# Available data:

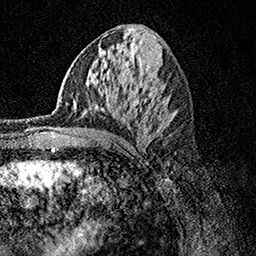
Breast MRI, one axial slice. Position 59 of 158 along the scan axis. Cropped to one breast. Dynamic contrast-enhanced series, time point 2 of 7 at this slice position (early post-contrast). 1.5 T. TE 3.5 ms, TR 7.2 ms. 1 mm slice thickness. 256 × 256 image matrix, field of view 165 × 165 mm. Female patient.
Structures marked on this image (semi-automatically segmented with operator editing):
- enhancing-tissue mask used for the functional tumour volume (all voxels passing the contrast-enhancement thresholds inside the analysis volume; usually the tumour): bounding box (x1, y1, x2, y2) in pixels: (53, 99, 77, 114)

# Instructions to follow:
How many lines of the material hold the string "image"? Answer with the number only.

# Answer area:
2